Depuis plusieurs années, les conventions entourant la disposition de dérogation ont énormément évolué. Le moratoire que la classe politique semblait s’être imposé à elle-même pendant des décennies concernant ce pouvoir a pris fin d’une manière aussi dramatique qu’inquiétante.

J’admets d’emblée que le recours à la disposition de dérogation n’est pas sans précédent. Après la proclamation de la Loi constitutionnelle de 1982, le gouvernement du Québec a choisi de se prévaloir fréquemment de ce pouvoir, qu’il a invoqué dans chacune de ses mesures législatives afin de protester de manière symbolique contre une constitution qu’il n’avait pas signée. Or, cette invocation était de portée universelle. Elle n’était pas dirigée contre une politique ou un groupe en particulier. Cette pratique a d’ailleurs été abandonnée par le gouvernement du Québec à peine trois ans plus tard.

Je rappelle également que cette disposition a été invoquée une nouvelle fois par le Québec pour une loi sur l’affichage en français. Même si cette invocation faisait suite à une décision débattue à fond par la Cour suprême du Canada, la disposition de dérogation n’a été valide que pendant les cinq années prévues par la loi, après quoi elle a été remplacée par une nouvelle loi, qui respectait cette fois-là les balises imposées par la Charte.

Enfin, le gouvernement de la Saskatchewan a eu recours à cette disposition en 1986 dans le cadre d’un conflit de travail, décision jugée par la suite sans objet par les tribunaux.

Ces six premières années d’expérience avec l’article 33 marquent le début de l’histoire de la disposition de dérogation. Pour de nombreux partisans de cette dernière, elles ont poussé à l’extrême les limites de l’utilisation historique d’un outil légitime.

Cependant, après cette courte période, quelque chose de remarquable s’est produit. Pendant près de 30 ans, on n’a pas invoqué cette disposition. Elle était considérée — à juste titre, à mon avis — comme une option nucléaire dangereuse et régressive : même si elle existait toujours et qu’elle constituait, théoriquement, une menace au progrès social et aux droits des minorités, les gouvernements comprenaient qu’il était préférable de ne pas l’utiliser.

Entrées fournies -

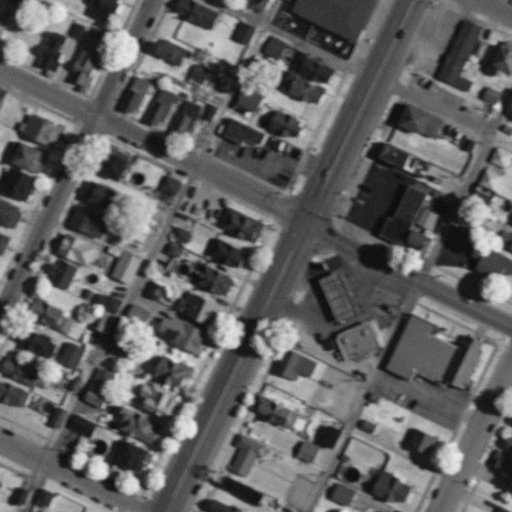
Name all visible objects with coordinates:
road: (491, 9)
building: (341, 18)
building: (2, 26)
building: (77, 30)
road: (15, 32)
road: (295, 39)
building: (275, 46)
building: (51, 49)
building: (168, 50)
building: (463, 53)
building: (501, 60)
building: (83, 66)
building: (308, 71)
building: (198, 73)
building: (305, 90)
building: (134, 95)
building: (491, 95)
building: (248, 98)
building: (0, 100)
building: (159, 107)
building: (210, 111)
road: (361, 111)
building: (185, 116)
building: (417, 119)
road: (443, 119)
building: (284, 123)
building: (41, 129)
building: (241, 131)
road: (153, 144)
building: (28, 157)
building: (500, 157)
road: (76, 158)
building: (403, 159)
building: (111, 163)
building: (489, 179)
building: (16, 184)
building: (169, 185)
building: (99, 193)
building: (8, 214)
building: (402, 216)
building: (426, 218)
traffic signals: (307, 221)
building: (89, 222)
building: (240, 224)
road: (160, 231)
building: (180, 234)
building: (505, 239)
building: (3, 241)
building: (417, 241)
building: (76, 249)
building: (172, 249)
building: (225, 252)
building: (493, 263)
building: (125, 267)
building: (61, 272)
building: (213, 280)
road: (407, 280)
building: (154, 290)
building: (337, 296)
road: (410, 300)
building: (106, 301)
building: (196, 307)
building: (137, 313)
building: (50, 315)
building: (102, 320)
building: (181, 332)
building: (356, 340)
building: (35, 342)
building: (71, 354)
building: (433, 354)
building: (294, 365)
road: (236, 366)
building: (19, 371)
building: (170, 371)
building: (102, 378)
building: (12, 394)
building: (94, 396)
building: (155, 398)
building: (279, 414)
building: (57, 417)
building: (510, 420)
building: (82, 425)
building: (137, 425)
building: (367, 425)
road: (471, 435)
building: (329, 436)
building: (421, 441)
building: (508, 443)
building: (307, 451)
building: (245, 454)
building: (132, 456)
building: (501, 463)
road: (74, 476)
road: (35, 488)
building: (390, 488)
building: (240, 489)
building: (342, 494)
building: (19, 496)
building: (44, 497)
building: (221, 506)
building: (502, 509)
building: (380, 511)
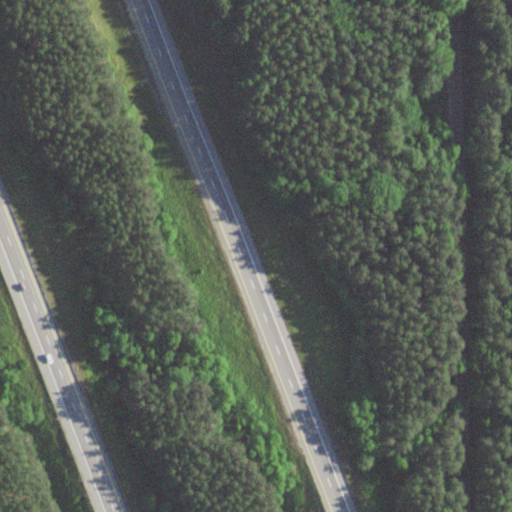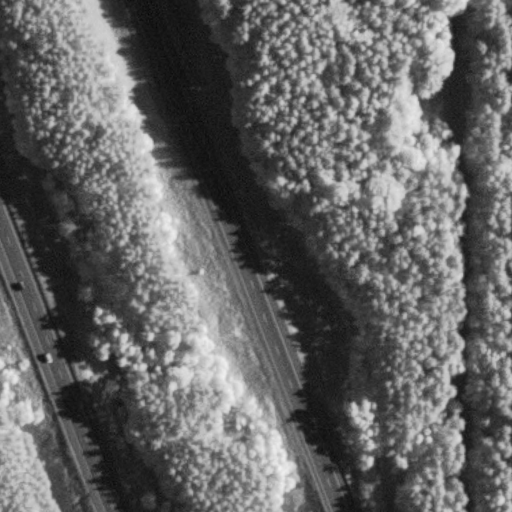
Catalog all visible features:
road: (238, 256)
road: (457, 256)
road: (56, 371)
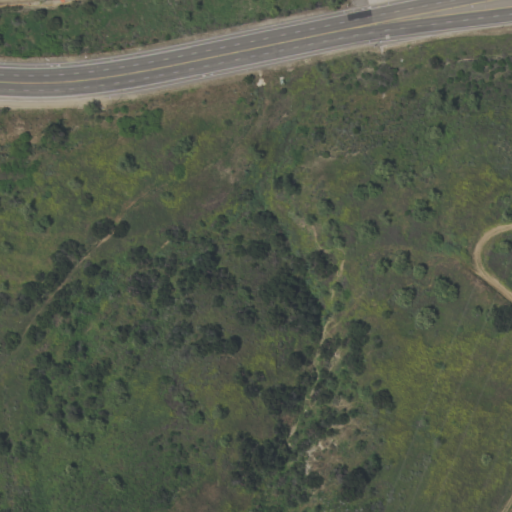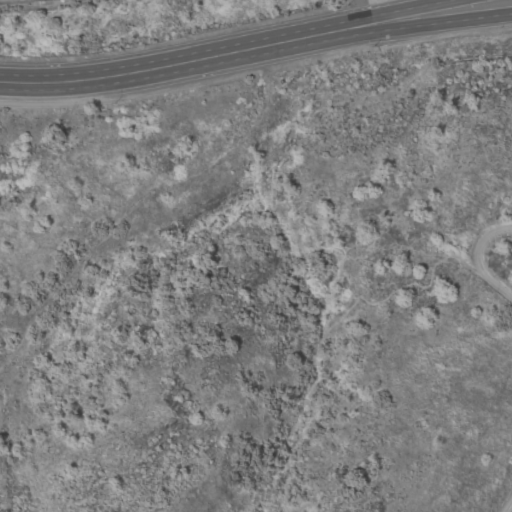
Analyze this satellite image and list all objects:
road: (336, 24)
road: (362, 35)
road: (107, 78)
park: (264, 294)
road: (508, 356)
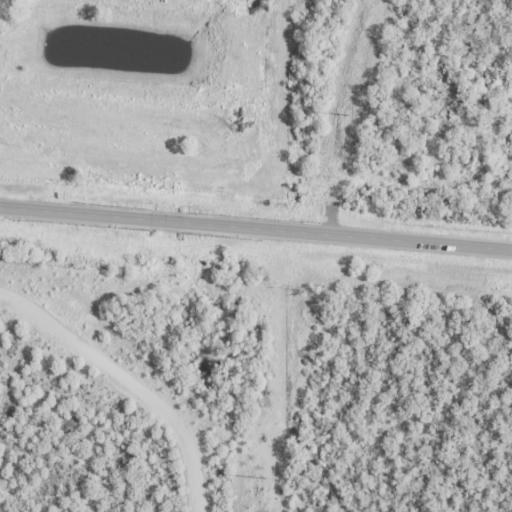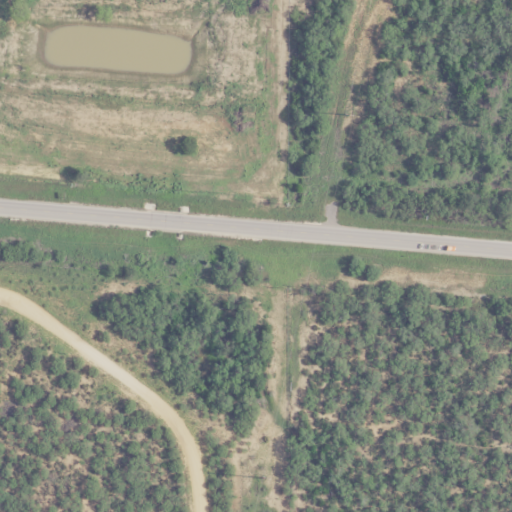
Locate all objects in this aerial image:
power tower: (343, 114)
road: (72, 212)
road: (163, 220)
road: (347, 235)
road: (129, 381)
power tower: (260, 477)
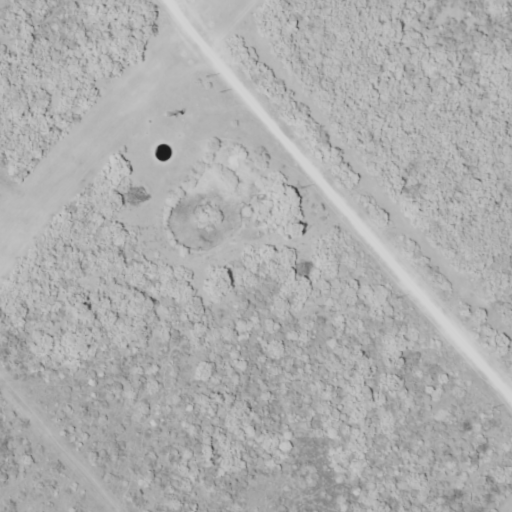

Consignes -
1. Recopiez mot pour mot le passage de l'extrait sur la disposition de dérogation qui commence aux mots « Je rappelle également » et se termine après les mots « d’un outil légitime. ».
2. Présentez sous forme de liste JSON de chaînes, à raison d'une chaîne par ligne et sans les lignes vides, les lignes des entrées qui vont de celle contenant « Locate all objects » jusqu'à la fin des entrées. Laissez les images de côté dans la réponse.
L'extrait et les entrées sont deux contenus indépendants l'un de l'autre.

Réponses de l'exercice -
1.
Je rappelle également que cette disposition a été invoquée une nouvelle fois par le Québec pour une loi sur l’affichage en français. Même si cette invocation faisait suite à une décision débattue à fond par la Cour suprême du Canada, la disposition de dérogation n’a été valide que pendant les cinq années prévues par la loi, après quoi elle a été remplacée par une nouvelle loi, qui respectait cette fois-là les balises imposées par la Charte.

Enfin, le gouvernement de la Saskatchewan a eu recours à cette disposition en 1986 dans le cadre d’un conflit de travail, décision jugée par la suite sans objet par les tribunaux.

Ces six premières années d’expérience avec l’article 33 marquent le début de l’histoire de la disposition de dérogation. Pour de nombreux partisans de cette dernière, elles ont poussé à l’extrême les limites de l’utilisation historique d’un outil légitime.

2.
[
  "Locate all objects in this aerial image:",
  "power tower: (343, 114)",
  "road: (72, 212)",
  "road: (163, 220)",
  "road: (347, 235)",
  "road: (129, 381)",
  "power tower: (260, 477)"
]